Now that all of your classes are digital, how has that influenced your role as online director?

I’m trying to create more cross-pollination between online and on-site students. As online director, it’s harder for online students to feel a sense of community with each other and the school. They’re spread all over the country, sometimes overseas, so it’s really difficult to create community when people are dispersed all over the place. 

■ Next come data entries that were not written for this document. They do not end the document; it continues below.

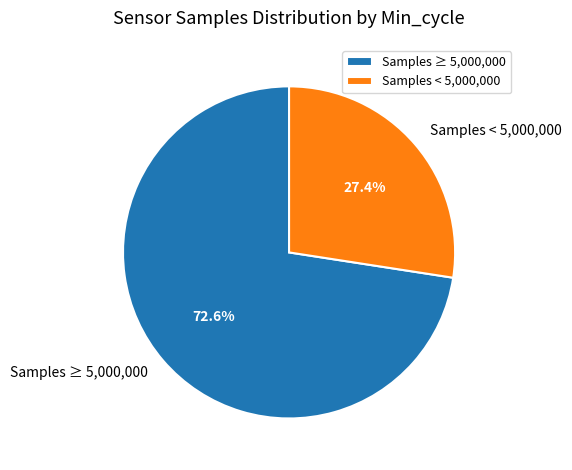

What percentage do Samples ≥ 5,000,000 and Samples < 5,000,000 together represent?

100.0%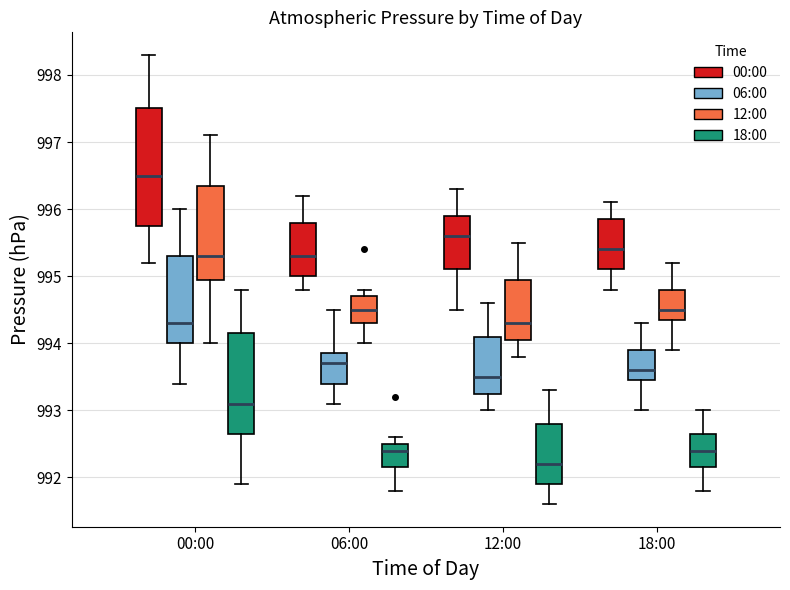

Reading left to right, transcribe this box plot: for each box, give where its median line is, the range the box spans, and where its two whiskers end, as read against the y-axis. The values are not printed on the chart, so give them approximately, as read against the axis.

00:00 (00:00): median 996.5, box 995.8 to 997.5, whiskers 995.2 to 998.3
00:00 (06:00): median 994.3, box 994.0 to 995.3, whiskers 993.4 to 996.0
00:00 (12:00): median 995.3, box 995.0 to 996.4, whiskers 994.0 to 997.1
00:00 (18:00): median 993.1, box 992.7 to 994.2, whiskers 991.9 to 994.8
06:00 (00:00): median 995.3, box 995.0 to 995.8, whiskers 994.8 to 996.2
06:00 (06:00): median 993.7, box 993.4 to 993.9, whiskers 993.1 to 994.5
06:00 (12:00): median 994.5, box 994.3 to 994.7, whiskers 994.0 to 994.8
06:00 (18:00): median 992.4, box 992.2 to 992.5, whiskers 991.8 to 992.6
12:00 (00:00): median 995.6, box 995.1 to 995.9, whiskers 994.5 to 996.3
12:00 (06:00): median 993.5, box 993.3 to 994.1, whiskers 993.0 to 994.6
12:00 (12:00): median 994.3, box 994.1 to 995.0, whiskers 993.8 to 995.5
12:00 (18:00): median 992.2, box 991.9 to 992.8, whiskers 991.6 to 993.3
18:00 (00:00): median 995.4, box 995.1 to 995.9, whiskers 994.8 to 996.1
18:00 (06:00): median 993.6, box 993.5 to 993.9, whiskers 993.0 to 994.3
18:00 (12:00): median 994.5, box 994.4 to 994.8, whiskers 993.9 to 995.2
18:00 (18:00): median 992.4, box 992.2 to 992.7, whiskers 991.8 to 993.0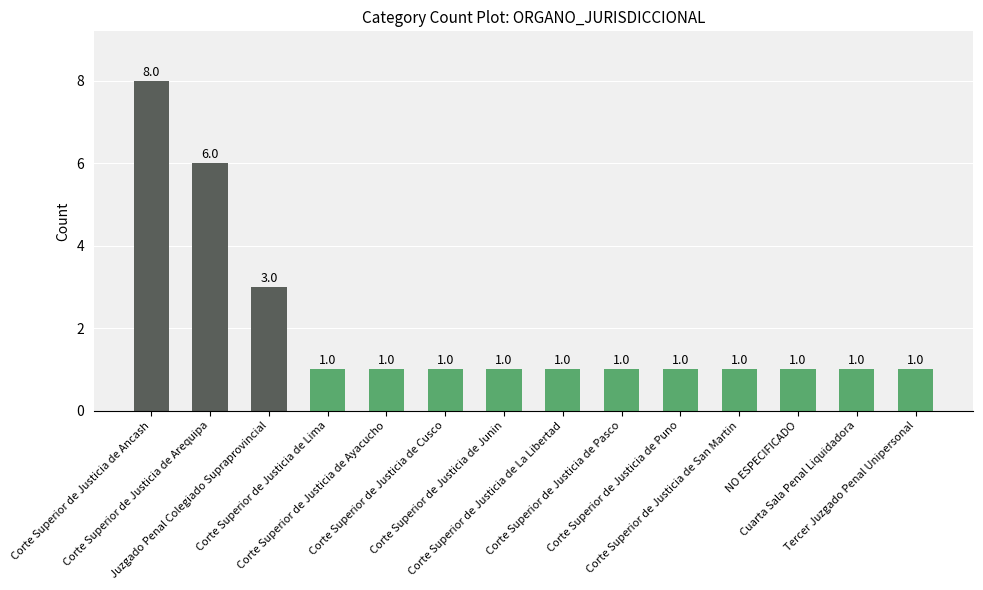

Reading left to right, list all the values displayed in this chart.

Corte Superior de Justicia de Ancash=8	Corte Superior de Justicia de Arequipa=6	Juzgado Penal Colegiado Supraprovincial=3	Corte Superior de Justicia de Lima=1	Corte Superior de Justicia de Ayacucho=1	Corte Superior de Justicia de Cusco=1	Corte Superior de Justicia de Junin=1	Corte Superior de Justicia de La Libertad=1	Corte Superior de Justicia de Pasco=1	Corte Superior de Justicia de Puno=1	Corte Superior de Justicia de San Martin=1	NO ESPECIFICADO=1	Cuarta Sala Penal Liquidadora=1	Tercer Juzgado Penal Unipersonal=1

For my board game class, I actually had a playtest session one weekend and I had my on-site and online students at the same time testing each other’s games over Zoom. And that was really cool. I’ve been trying to do more of that, and I know other instructors are, too, and 

it’s creating more of an inclusive community where the online students actually feel they’re part of the on-site experience. And I think it’s making the on-site students a bit more sympathetic to how online students experience school as well.

Do you think working remotely could work for major game studios?

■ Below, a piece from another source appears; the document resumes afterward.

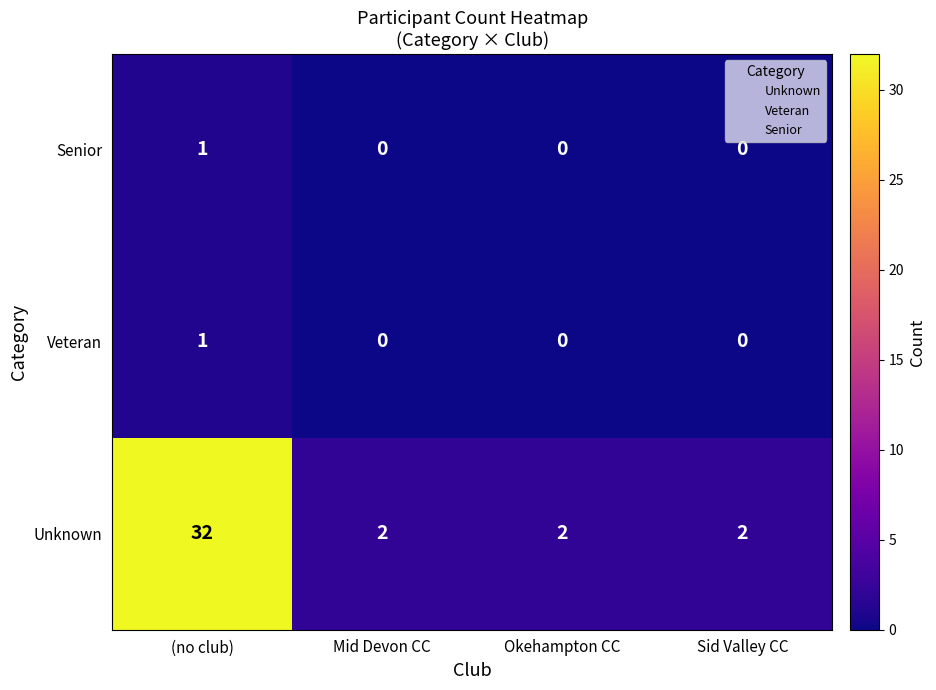

At which label does Senior reach its peak?

(no club)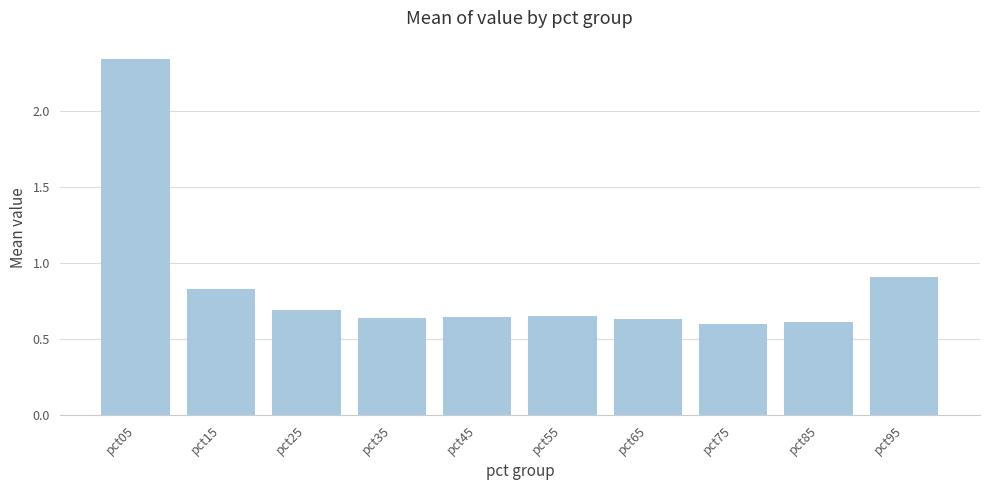

What is the change in value from pct25 to pct95?

+0.2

Absolutely. I keep in touch with everyone I’ve ever worked with and I have a friend who is working on a very large project at a big studio here in the Bay Area. He’s working from home, dealing with an incredible amount of data every day and he said surprisingly enough it’s working fantastic. They still do their stand-up meetings in the morning. At night, he downloads the latest data overnight and it’s ready for him in the morning. He tells me his work feels more focused now. And when I asked if he thinks that’s sustainable, he said they’d still need that office presence when they’re still in the same room together but, at the same time, they’re still able to do the same things from home. So, it hasn’t been a problem so far. 

What’s your advice for students at this time?

I think it helps students realize that if this is something you want to do—if you want to be in the game industry—you have to want it. You have to have a mentality of doing whatever it takes to get in there. When we move to an online format like that, students realize that they have to put in a lot more work, put in more communication, really develop those relationships with your instructors, and I think on-site students are going to be learning that lesson now. You’re not in a classroom anymore learning in front of everybody, you’re not required to be on campus. It really becomes about you really making an effort to make this happen. This time in history can either be something that sidelines your education or career or it’s something that’s going to make you better and stronger in what you do.

This interview has been edited and condensed for clarity.